**WORK INSTRUCTIONS**
Extract every line of the listing below word for word, omitting the pictures.

**GIVEN INFORMATION**
···
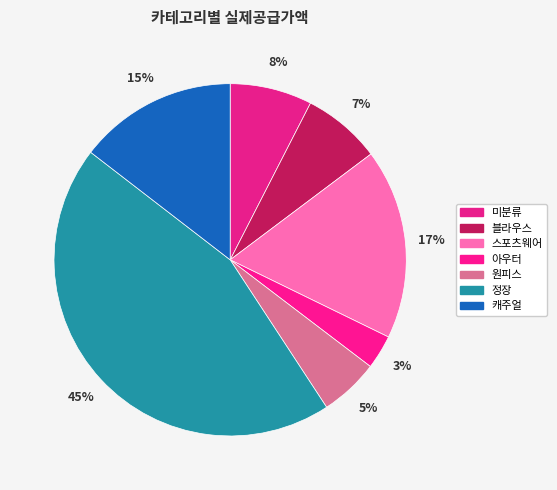

Is the sum of 미분류 and 아우터 greater than half?

No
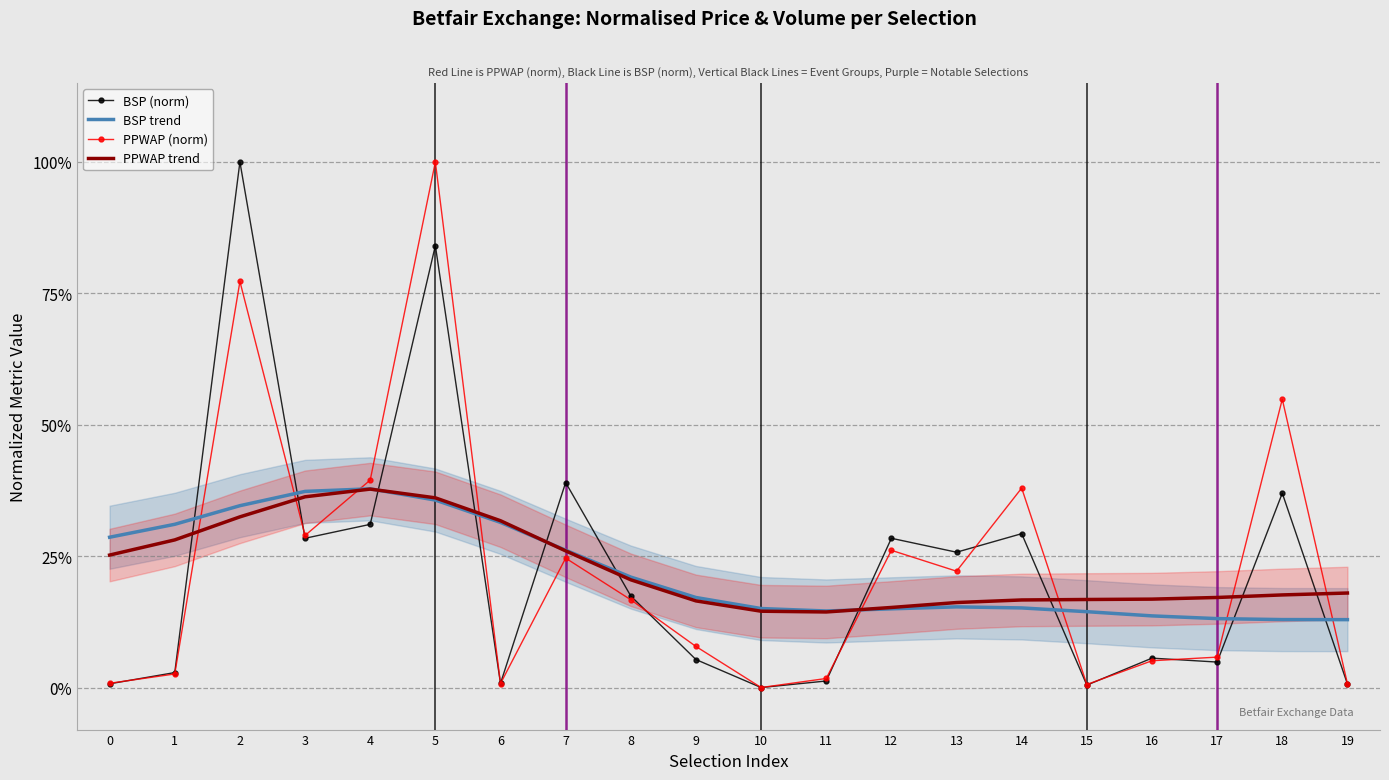

What is the difference between the maximum and second lowest values in the PPWAP trend series?

23.2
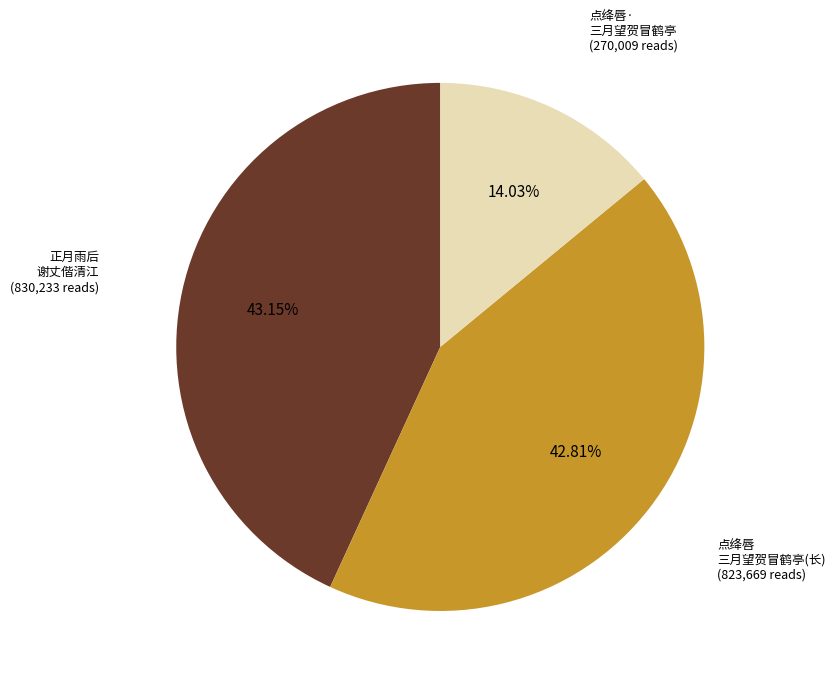

Is there a majority slice in this chart?

No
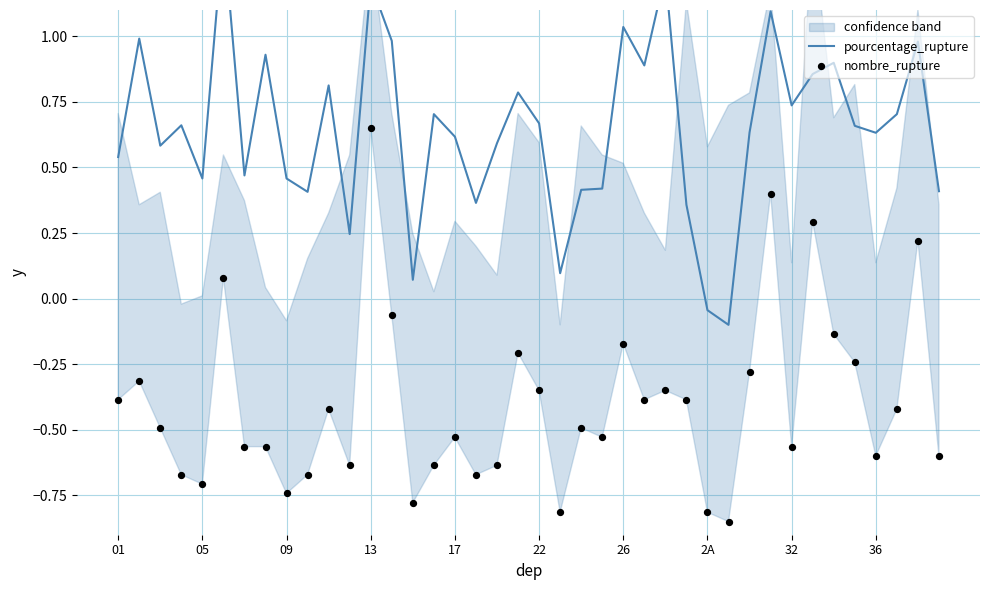

Is the value of pourcentage_rupture at 23 greater than the value of nombre_rupture at 24?

Yes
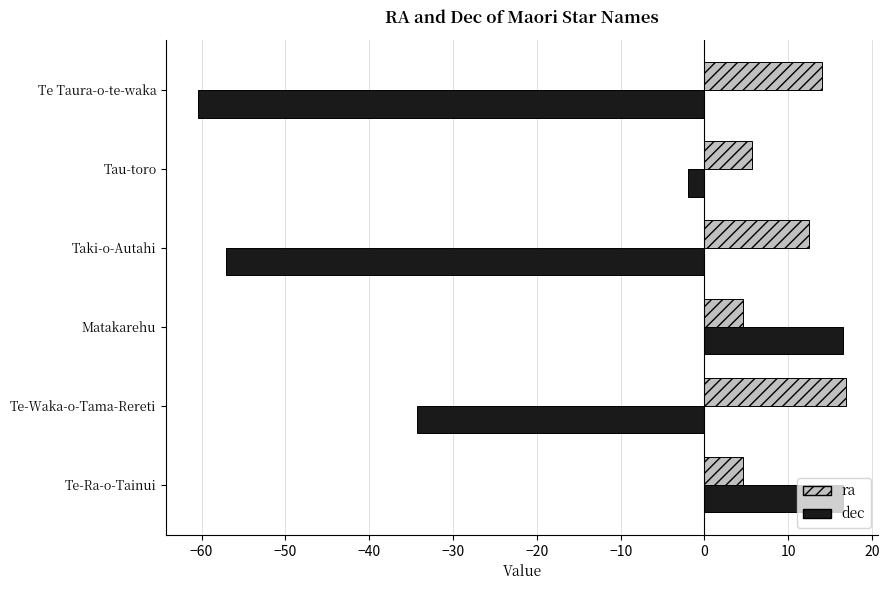

What is the spread (max minus min) of values at Te-Ra-o-Tainui?

11.9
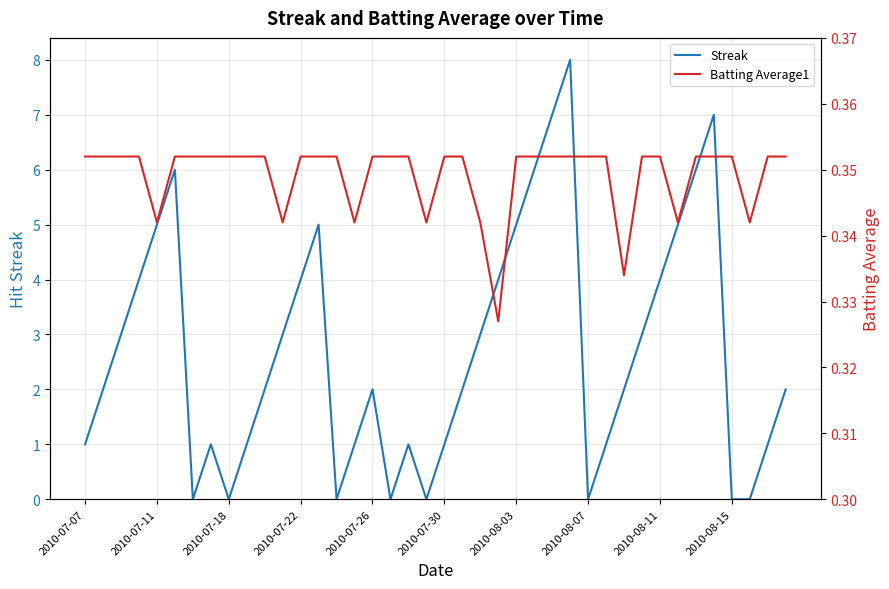

In Streak, how many points are lower than both neighbors (excluding endpoints)?

6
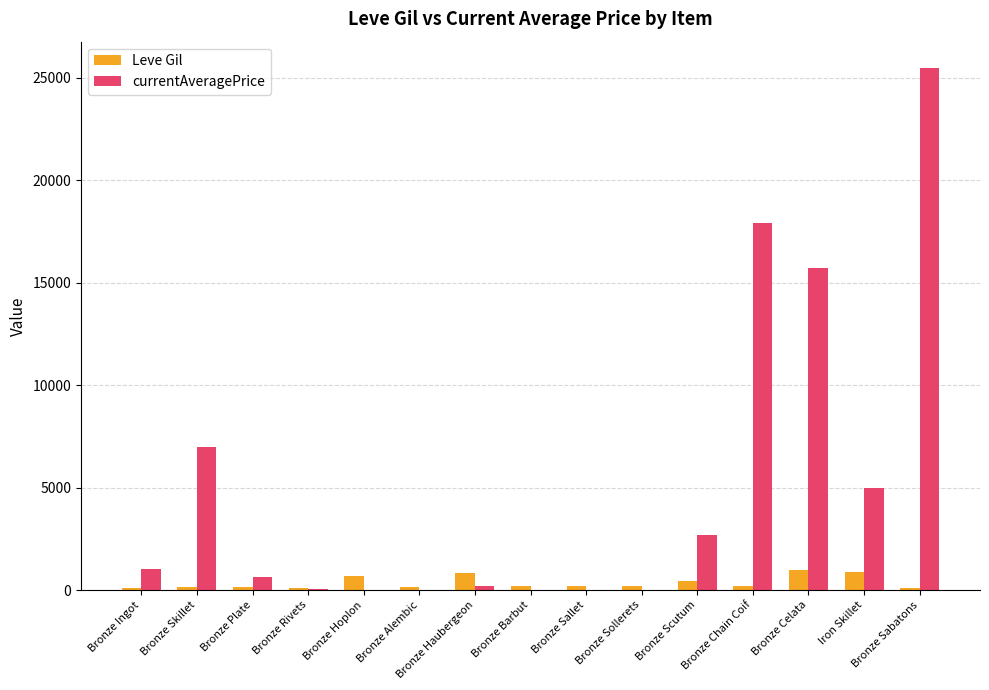

What is the sum of the Leve Gil values at Bronze Sollerets and Bronze Scutum?

680.0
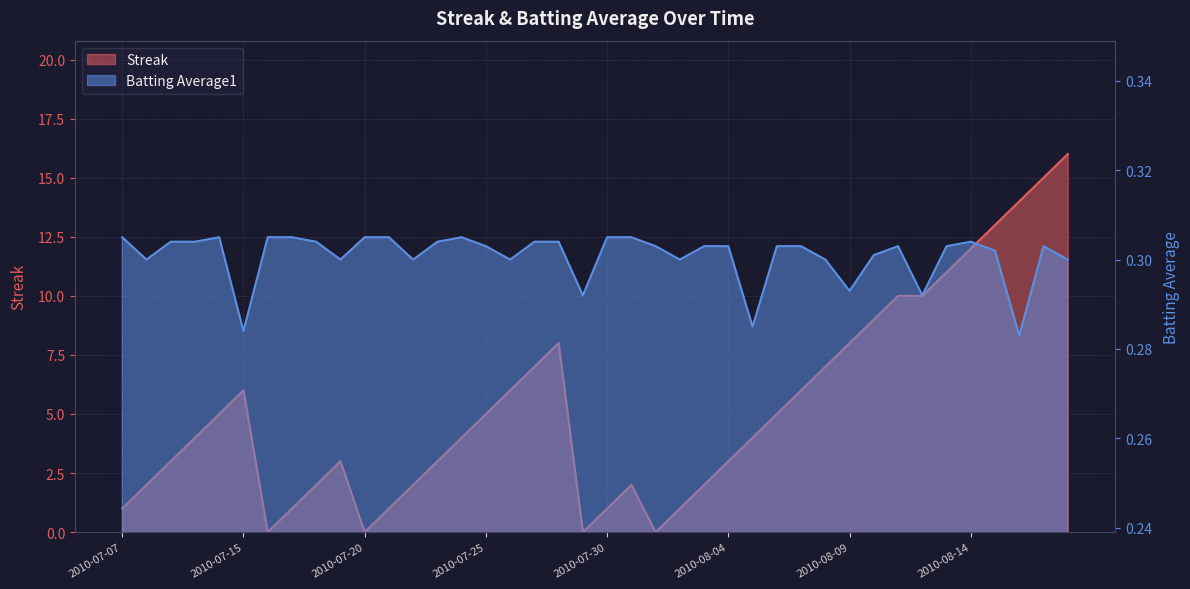

Between 2010-07-24 and 2010-08-12, which series saw the biggest shift?

Streak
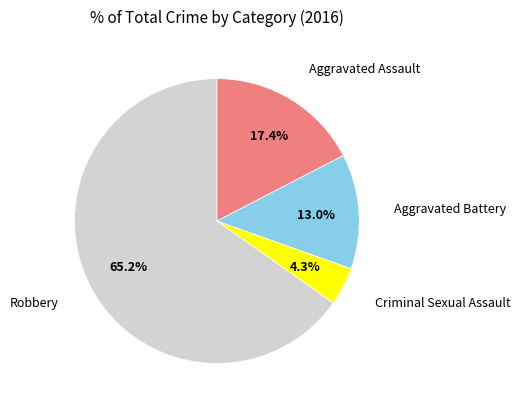

What is the smallest slice in the pie chart?

Criminal Sexual Assault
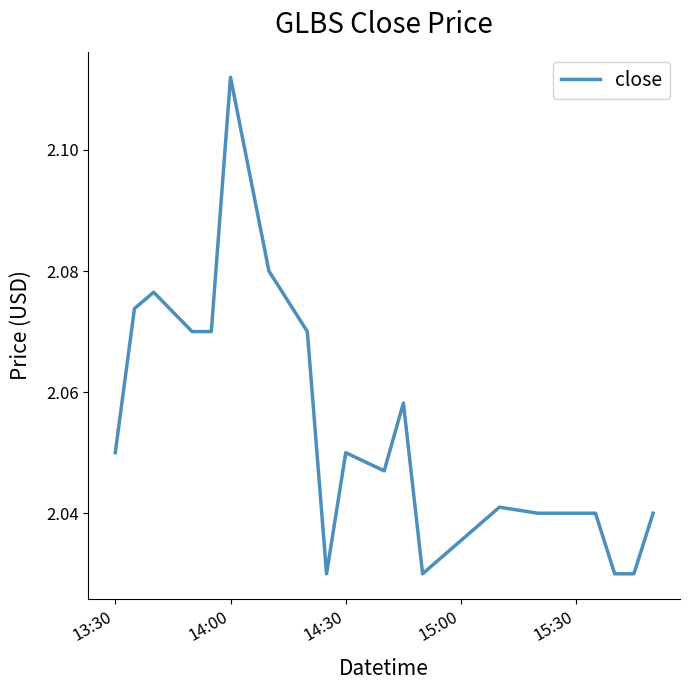

Reading right to left, transcribe all the data shown in this chart.

2.0	2.0	2.0	2.0	2.0	2.0	2.0	2.0	2.1	2.0	2.0	2.0	2.1	2.1	2.1	2.1	2.1	2.1	2.1	2.0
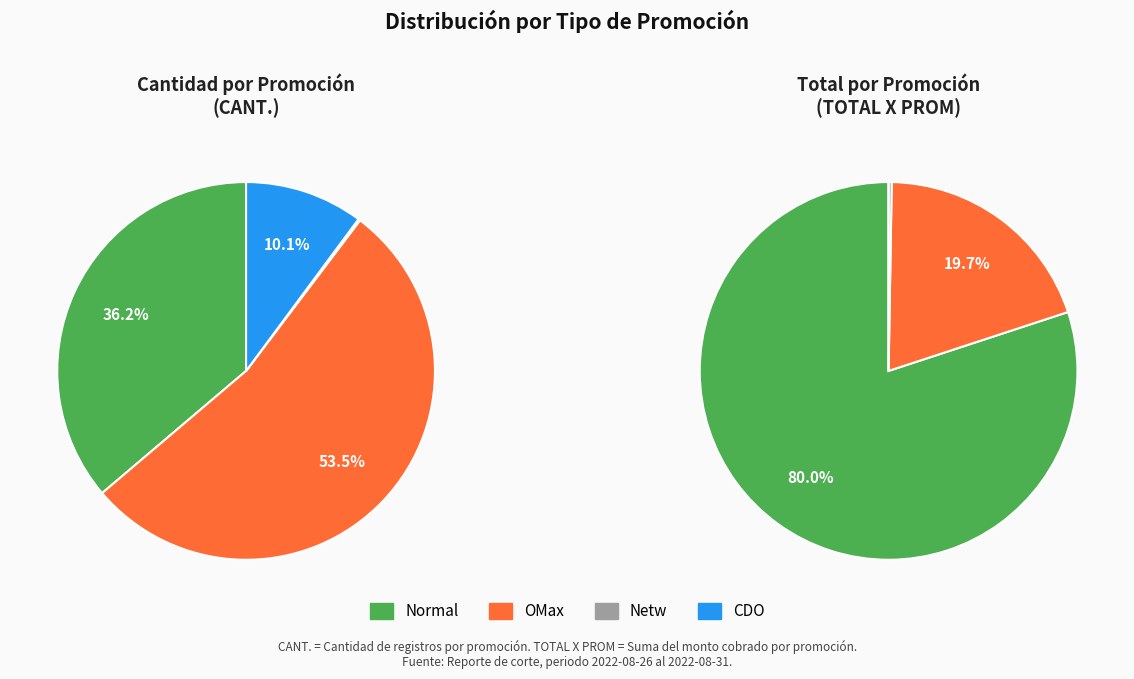

To the nearest percent, what is the combined percentage of Normal and OMax?

90%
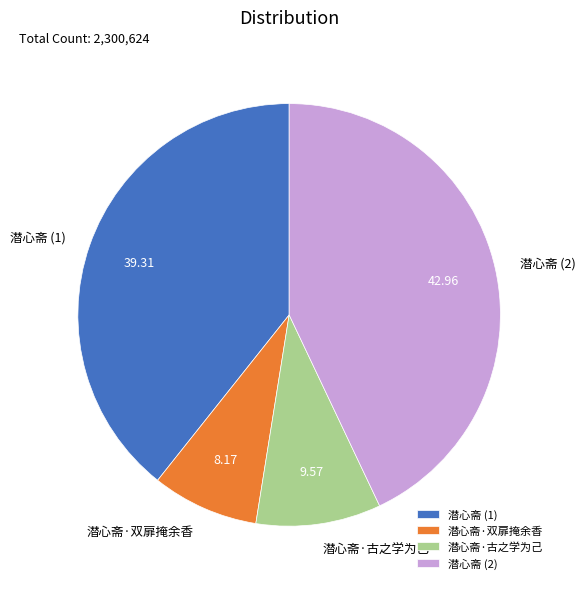

Is there any slice that represents more than half of the pie?

No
···
**TASK RESULT**
Is the sum of 미분류 and 아우터 greater than half?

No

What is the difference between the maximum and second lowest values in the PPWAP trend series?

23.2

Is there a majority slice in this chart?

No

Is the value of pourcentage_rupture at 23 greater than the value of nombre_rupture at 24?

Yes

What is the spread (max minus min) of values at Te-Ra-o-Tainui?

11.9

In Streak, how many points are lower than both neighbors (excluding endpoints)?

6

What is the sum of the Leve Gil values at Bronze Sollerets and Bronze Scutum?

680.0

Between 2010-07-24 and 2010-08-12, which series saw the biggest shift?

Streak

What is the smallest slice in the pie chart?

Criminal Sexual Assault

Reading right to left, transcribe all the data shown in this chart.

2.0	2.0	2.0	2.0	2.0	2.0	2.0	2.0	2.1	2.0	2.0	2.0	2.1	2.1	2.1	2.1	2.1	2.1	2.1	2.0

To the nearest percent, what is the combined percentage of Normal and OMax?

90%

Is there any slice that represents more than half of the pie?

No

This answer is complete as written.